Monday, January 14, 2008

Blogging for tips....

Hi everyone. I am going back to work next week, after 8 months away. Lily will be almost 7 months old already. I am probably going to cry that whole week every day in the car. The good news is that teaching elementary school kids leaves you little time with your own thoughts, so at least the day will pass quickly and I won't be feeling sorry for myself the whole time.

Lily should be having a grand old time with her Aunt Cassie and 2 cousins. I am jealous that Cassie gets to spend all that time with her. I have prayed God will give me the wisdom to recognize any opportunities that might allow me to spend more time with Lily and less time working. I haven't had anything appear yet, so perhaps God's will is that I continue to teach in my school. I do feel like I contribute to "society" by working in the Title I school that I am at, but honestly, I would rather be home with my daughter.

I suppose time will tell what I am supposed to do. If you could, pray for me that I also have the wisdom to see God's will for me and what to do about work/motherhood. Or, just send me tips for this blog and fund my Stay-At-Home-Mom career. :-) Thank you!

9 comments:

Pete Bauer said...

Unfortunately, society no longer supports a single income family very well. I know Dea and I decided for her to stay at home and the first five years of our marriage was brutally tough, financially. But, we made it through.

At least Lily will be with family. That makes all the difference.

Ramsey Days said...

I was pretty much just gonna say everything Uncle Pete did!

I am a SAHM, however, I watch my friends kids twice a week. That little bit of an income helps, but we still live as cheap as we can. It is very hard having one income.

I enjoy staying home with my kids, and would have it no other way, but it is tough, financially.

You are very fortunate to have family watching Lily. She will be very close to her cousins and that is important!

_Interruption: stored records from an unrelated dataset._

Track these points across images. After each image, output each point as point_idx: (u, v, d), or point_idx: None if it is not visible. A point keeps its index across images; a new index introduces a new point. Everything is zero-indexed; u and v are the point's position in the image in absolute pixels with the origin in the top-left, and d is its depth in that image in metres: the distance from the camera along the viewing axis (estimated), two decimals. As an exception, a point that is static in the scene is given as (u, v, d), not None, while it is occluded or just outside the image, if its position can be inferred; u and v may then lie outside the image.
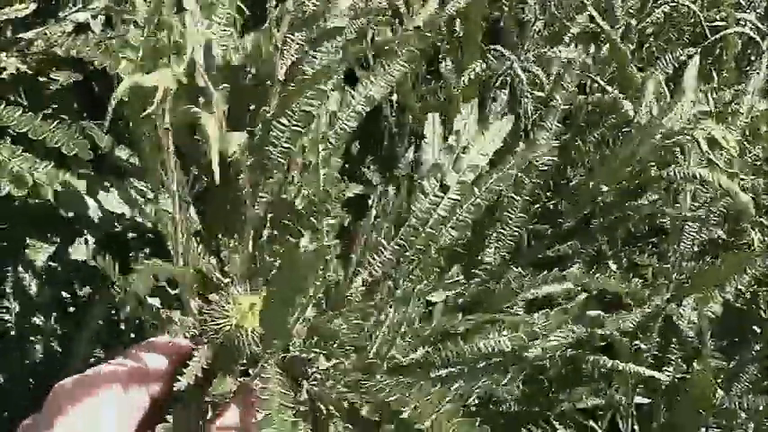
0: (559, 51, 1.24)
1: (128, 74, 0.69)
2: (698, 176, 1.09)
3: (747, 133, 1.23)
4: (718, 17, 1.48)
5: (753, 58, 1.46)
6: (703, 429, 1.13)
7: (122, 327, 1.16)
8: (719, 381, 1.14)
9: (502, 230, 1.09)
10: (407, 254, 0.90)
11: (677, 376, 1.14)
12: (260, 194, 0.84)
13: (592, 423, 1.15)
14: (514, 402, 1.14)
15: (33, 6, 1.00)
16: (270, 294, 0.75)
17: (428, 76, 1.32)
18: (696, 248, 1.19)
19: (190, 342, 0.79)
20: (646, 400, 1.16)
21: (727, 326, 1.21)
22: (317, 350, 0.81)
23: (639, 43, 1.41)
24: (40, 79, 1.03)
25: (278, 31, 0.83)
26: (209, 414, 0.77)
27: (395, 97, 1.26)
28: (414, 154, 1.19)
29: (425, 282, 0.90)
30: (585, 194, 1.19)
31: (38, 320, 1.13)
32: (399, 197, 0.94)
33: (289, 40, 0.84)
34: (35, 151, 0.95)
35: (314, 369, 0.82)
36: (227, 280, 0.84)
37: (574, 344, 0.96)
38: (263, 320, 0.75)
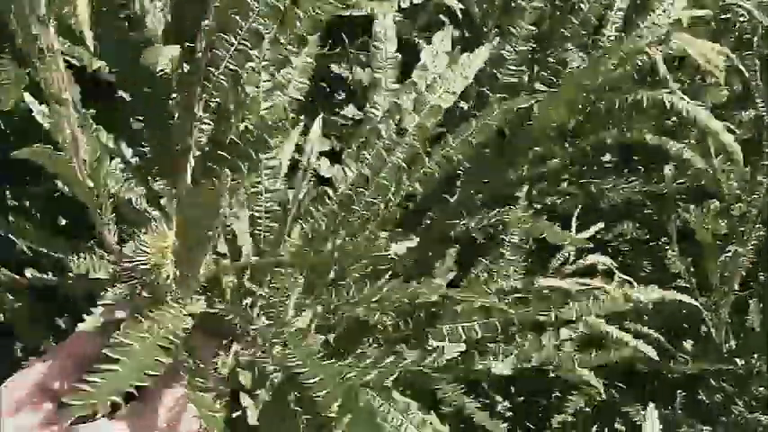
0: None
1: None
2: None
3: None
4: None
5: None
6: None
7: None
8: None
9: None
10: (354, 207, 0.83)
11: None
12: (198, 121, 0.75)
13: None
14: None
15: None
16: (180, 231, 0.66)
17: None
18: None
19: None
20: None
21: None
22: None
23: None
24: None
25: None
26: None
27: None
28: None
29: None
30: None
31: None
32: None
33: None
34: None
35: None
36: (155, 213, 0.76)
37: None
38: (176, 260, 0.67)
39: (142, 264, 0.67)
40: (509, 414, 1.19)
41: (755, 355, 1.12)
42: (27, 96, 0.86)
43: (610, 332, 1.01)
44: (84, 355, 0.67)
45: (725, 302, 1.12)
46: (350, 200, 0.83)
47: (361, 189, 0.83)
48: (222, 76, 0.72)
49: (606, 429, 1.17)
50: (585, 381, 1.11)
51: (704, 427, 1.10)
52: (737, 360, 1.12)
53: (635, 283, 0.98)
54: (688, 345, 1.16)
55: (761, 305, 1.13)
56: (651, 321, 1.11)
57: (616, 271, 1.03)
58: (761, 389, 1.11)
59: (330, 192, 0.83)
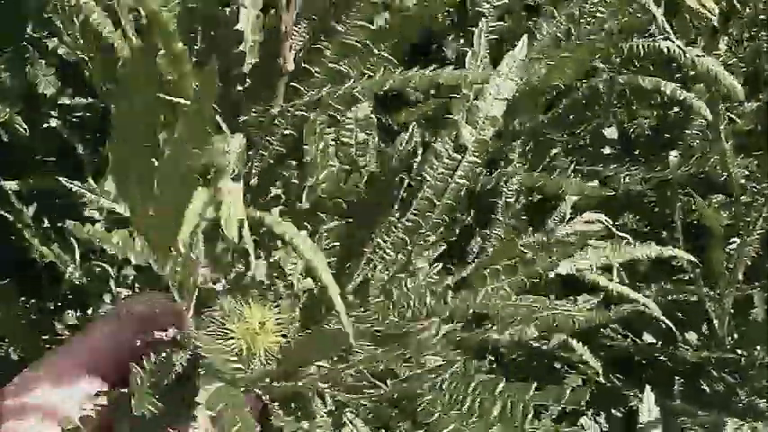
0: None
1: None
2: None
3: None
4: None
5: None
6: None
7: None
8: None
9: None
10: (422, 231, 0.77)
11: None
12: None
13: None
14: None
15: None
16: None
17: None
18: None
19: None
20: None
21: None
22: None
23: None
24: None
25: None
26: None
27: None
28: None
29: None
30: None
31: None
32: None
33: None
34: None
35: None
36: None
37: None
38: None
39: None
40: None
41: (758, 347, 1.13)
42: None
43: (611, 287, 1.01)
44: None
45: (729, 293, 1.12)
46: (418, 226, 0.77)
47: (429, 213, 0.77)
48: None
49: (602, 413, 1.16)
50: (583, 361, 1.11)
51: (703, 413, 1.10)
52: (740, 351, 1.13)
53: (631, 240, 0.97)
54: (691, 336, 1.17)
55: (766, 296, 1.14)
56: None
57: (612, 228, 1.01)
58: (763, 381, 1.12)
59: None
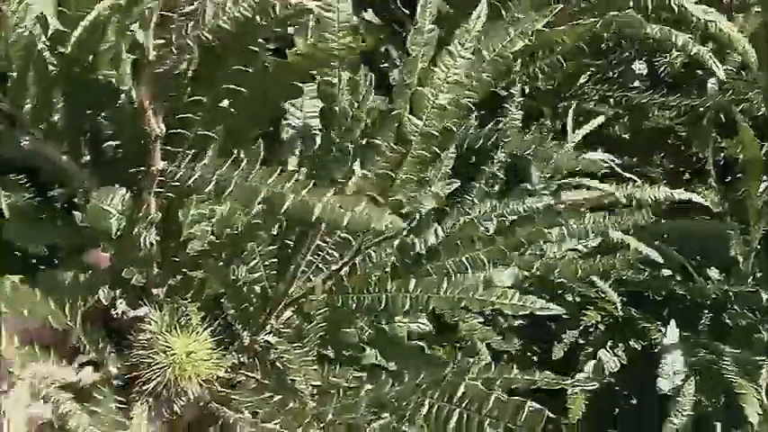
0: None
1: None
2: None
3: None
4: None
5: None
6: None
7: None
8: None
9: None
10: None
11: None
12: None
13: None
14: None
15: None
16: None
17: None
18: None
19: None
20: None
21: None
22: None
23: None
24: None
25: None
26: None
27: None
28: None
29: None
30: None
31: None
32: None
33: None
34: None
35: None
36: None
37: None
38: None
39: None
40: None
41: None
42: None
43: (615, 237, 0.99)
44: None
45: (757, 228, 1.06)
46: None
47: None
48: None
49: (621, 345, 1.15)
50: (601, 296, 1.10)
51: (726, 347, 1.07)
52: (762, 292, 1.08)
53: (639, 182, 0.94)
54: (714, 272, 1.12)
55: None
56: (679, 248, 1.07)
57: (618, 169, 0.97)
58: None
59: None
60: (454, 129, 0.73)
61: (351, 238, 0.74)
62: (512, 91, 1.07)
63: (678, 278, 1.11)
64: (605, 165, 1.03)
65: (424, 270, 0.82)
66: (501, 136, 0.96)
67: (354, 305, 0.79)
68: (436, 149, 0.73)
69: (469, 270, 0.81)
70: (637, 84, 1.16)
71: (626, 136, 1.20)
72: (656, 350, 1.10)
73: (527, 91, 1.11)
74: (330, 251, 0.75)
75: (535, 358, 1.20)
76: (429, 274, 0.82)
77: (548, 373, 0.93)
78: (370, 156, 0.72)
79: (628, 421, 1.20)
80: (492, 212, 0.85)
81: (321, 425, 0.67)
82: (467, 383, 0.68)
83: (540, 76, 1.06)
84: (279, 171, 0.55)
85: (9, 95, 0.63)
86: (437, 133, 0.71)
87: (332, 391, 0.72)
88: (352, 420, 0.68)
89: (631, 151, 1.16)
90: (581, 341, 1.15)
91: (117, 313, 0.72)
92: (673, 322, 1.09)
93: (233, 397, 0.72)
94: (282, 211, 0.53)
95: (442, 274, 0.81)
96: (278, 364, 0.76)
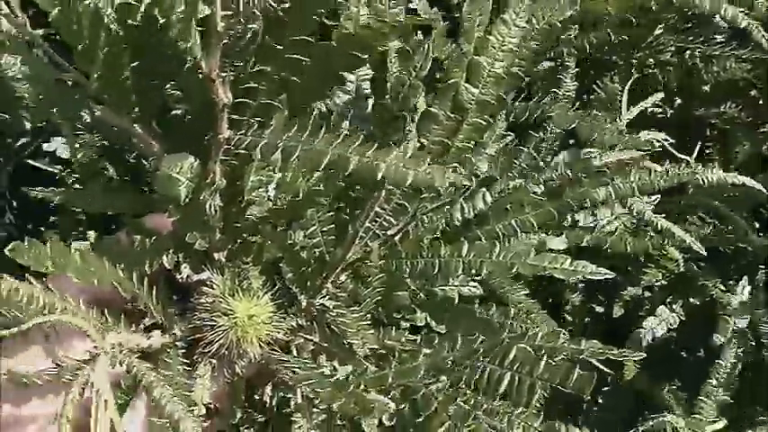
0: None
1: None
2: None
3: None
4: None
5: None
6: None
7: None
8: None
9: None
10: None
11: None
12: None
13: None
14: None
15: None
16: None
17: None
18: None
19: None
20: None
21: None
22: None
23: None
24: None
25: None
26: None
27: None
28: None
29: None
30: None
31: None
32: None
33: None
34: None
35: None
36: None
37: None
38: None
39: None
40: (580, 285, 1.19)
41: None
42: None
43: (655, 221, 0.99)
44: None
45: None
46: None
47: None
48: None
49: (681, 301, 1.15)
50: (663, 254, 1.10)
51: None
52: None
53: (692, 162, 0.94)
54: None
55: None
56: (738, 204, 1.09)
57: (670, 148, 0.98)
58: None
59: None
60: (504, 97, 0.75)
61: (407, 204, 0.76)
62: (567, 62, 1.08)
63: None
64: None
65: (474, 234, 0.84)
66: (546, 110, 0.96)
67: (408, 270, 0.80)
68: (489, 118, 0.74)
69: (519, 233, 0.82)
70: (716, 36, 1.15)
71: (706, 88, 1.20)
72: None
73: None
74: (387, 217, 0.77)
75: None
76: (479, 238, 0.83)
77: (595, 342, 0.96)
78: (426, 124, 0.73)
79: (690, 373, 1.20)
80: (540, 176, 0.86)
81: (381, 388, 0.68)
82: (518, 347, 0.70)
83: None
84: (343, 135, 0.56)
85: (78, 65, 0.65)
86: (493, 101, 0.72)
87: (389, 355, 0.74)
88: (412, 384, 0.69)
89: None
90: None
91: (181, 277, 0.74)
92: (745, 279, 1.09)
93: (290, 362, 0.75)
94: (348, 172, 0.55)
95: (492, 238, 0.82)
96: (334, 327, 0.78)
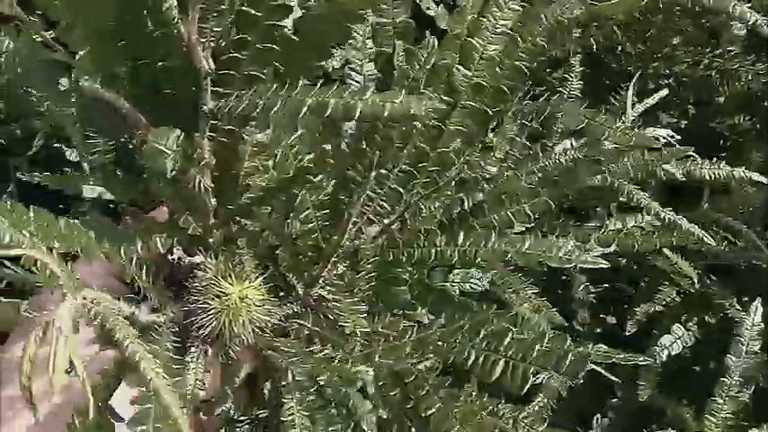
0: None
1: None
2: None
3: None
4: None
5: None
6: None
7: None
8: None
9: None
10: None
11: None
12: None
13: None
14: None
15: None
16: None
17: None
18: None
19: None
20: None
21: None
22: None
23: None
24: None
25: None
26: None
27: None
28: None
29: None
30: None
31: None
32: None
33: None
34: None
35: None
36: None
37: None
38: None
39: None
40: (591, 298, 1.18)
41: None
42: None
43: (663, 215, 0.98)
44: None
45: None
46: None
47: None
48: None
49: (695, 319, 1.14)
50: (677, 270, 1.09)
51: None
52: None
53: (698, 158, 0.92)
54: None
55: None
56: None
57: (676, 144, 0.96)
58: None
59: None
60: (507, 90, 0.75)
61: (401, 189, 0.76)
62: (571, 61, 1.08)
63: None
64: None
65: (470, 225, 0.83)
66: (554, 109, 0.96)
67: (405, 259, 0.80)
68: (486, 107, 0.74)
69: (515, 223, 0.81)
70: (731, 48, 1.15)
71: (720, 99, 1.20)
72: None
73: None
74: (381, 202, 0.77)
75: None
76: (475, 228, 0.83)
77: (601, 346, 0.94)
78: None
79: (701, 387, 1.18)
80: (534, 165, 0.85)
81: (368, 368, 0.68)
82: (513, 334, 0.70)
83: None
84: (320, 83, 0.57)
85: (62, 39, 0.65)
86: (487, 85, 0.72)
87: (379, 337, 0.74)
88: (398, 362, 0.69)
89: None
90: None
91: (173, 259, 0.74)
92: (758, 301, 1.07)
93: (283, 345, 0.74)
94: (326, 115, 0.55)
95: (489, 228, 0.81)
96: (330, 315, 0.78)
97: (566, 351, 0.68)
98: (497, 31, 0.71)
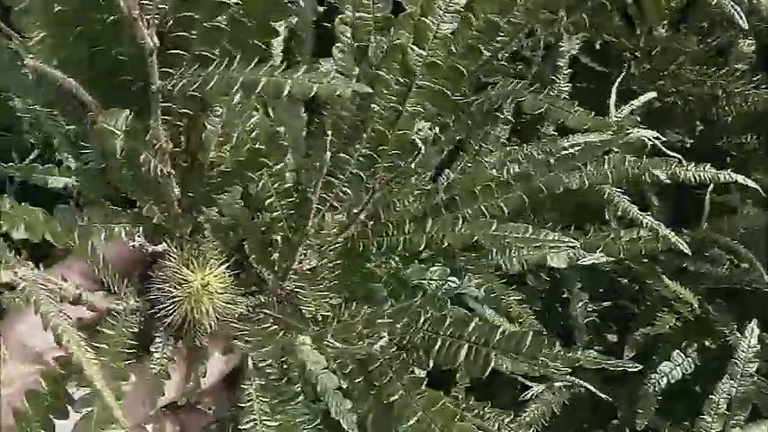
0: None
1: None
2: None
3: None
4: None
5: None
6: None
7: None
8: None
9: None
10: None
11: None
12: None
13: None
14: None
15: None
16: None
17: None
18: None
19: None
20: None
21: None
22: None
23: None
24: None
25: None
26: None
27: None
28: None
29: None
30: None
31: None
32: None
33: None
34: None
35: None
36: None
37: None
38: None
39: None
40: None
41: None
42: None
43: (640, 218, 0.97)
44: None
45: None
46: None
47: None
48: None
49: (696, 345, 1.12)
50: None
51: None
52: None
53: (683, 161, 0.91)
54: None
55: None
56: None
57: (662, 147, 0.95)
58: None
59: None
60: (463, 69, 0.74)
61: (362, 174, 0.76)
62: (559, 63, 1.08)
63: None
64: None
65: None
66: (516, 95, 0.94)
67: (374, 248, 0.79)
68: (443, 87, 0.74)
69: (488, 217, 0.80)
70: (739, 66, 1.15)
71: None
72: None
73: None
74: (343, 188, 0.77)
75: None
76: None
77: (591, 351, 0.93)
78: (377, 89, 0.73)
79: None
80: (506, 157, 0.84)
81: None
82: (475, 322, 0.71)
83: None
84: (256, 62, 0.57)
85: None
86: (441, 63, 0.72)
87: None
88: (352, 342, 0.68)
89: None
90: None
91: (134, 246, 0.74)
92: (754, 323, 1.05)
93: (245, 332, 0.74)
94: (258, 91, 0.55)
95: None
96: (297, 304, 0.77)
97: (524, 333, 0.68)
98: (450, 9, 0.71)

At least you get summers off, right? :)

Bob J said...

Sweety

I stand confident knowing that God wil honor your faithfulness. Your willingess to bend to his apparent will at this stage is key. Doors will open and close thoughout and we just have to look to see the path God is guiding us on. Stand confident that our God will love both you and your daughter in all the ways both ypu and her will need. She lacks for nothing whose God is the Lord Jesus.

Love Dad

Ret J said...

It is very hard to do it with one family income. Even with 2 incomes it is hard. You and Alan worked very hard to have your finances last so that you could have 7 precious months with your daughter. I commend both of you for the sacrifices you both have made.
You have been graced with a beautiful daughter and you will be able to go back to work knowing that she will be lovingly and carefully taken care of by Cassie. God has honored you for all of your sacrifices by giving you loving family to care for your daughter.
Time passes quickly and before you know it, it will be summer again.
Love you, Mom

Cassie said...

I promise to take excellent care of Lily while you work. I'll tell her all day long how much her Mommy loves her and how her Mommy wishes she were there with us!

Anonymous said...

You will do great and it will help you to appreciate Lily that much more when you see her at the end of the day! It will be tough at first, but you will get used it after time and then once you have another baby, you will welcome the break away.... :) HAHA! She is in good hands and just pick up the phone and call on breaks if you have to for piece of mind. I did that when I went back to work...I must have called my mom a million times. But, it made me feel better. After about a week, you will get into a routine and your mind will be able to handle it better....good luck :)

Meghan said...

Wow, thanks everyone for the advice and support. I am blessed to have such good friends and family.

Alan said...

First day back to work has arrived...and almost over. I hope you have had a good day back and the kids were really happy to see you again.

I hope you don't feel too sad when you have to pump throughout the day. I can see how this would be tough for you especially this first week.

I am excited that Lily gets the sibling experience without having siblings. I don't think many people could say that their oldest child has had the experiences that our child will have. She will have the best of both worlds. When she comes home she will have all our attention because we've been at work and we missed her so much.

To me the sign from God is Cassie being able to take care of our daughter. I believe it represents what our family is about. Love and support at its best.

Anonymous said...

Meghan - I know I'm reading this way late and haven't had this experience yet. However, I agree with Katie when she says it is important for Lily to be close with her cousins. Most of us were fortunate to grow up within Florida, located relatively close together so that we could see each other often. That is rare, especially for such a large family. Those bonds at childhood will survive for life.

Even better, Cassie is the one taking care of her. And maybe, right now, both Lily and the kids at school need you. Maybe you are meant to impact multiple lives in a positive way.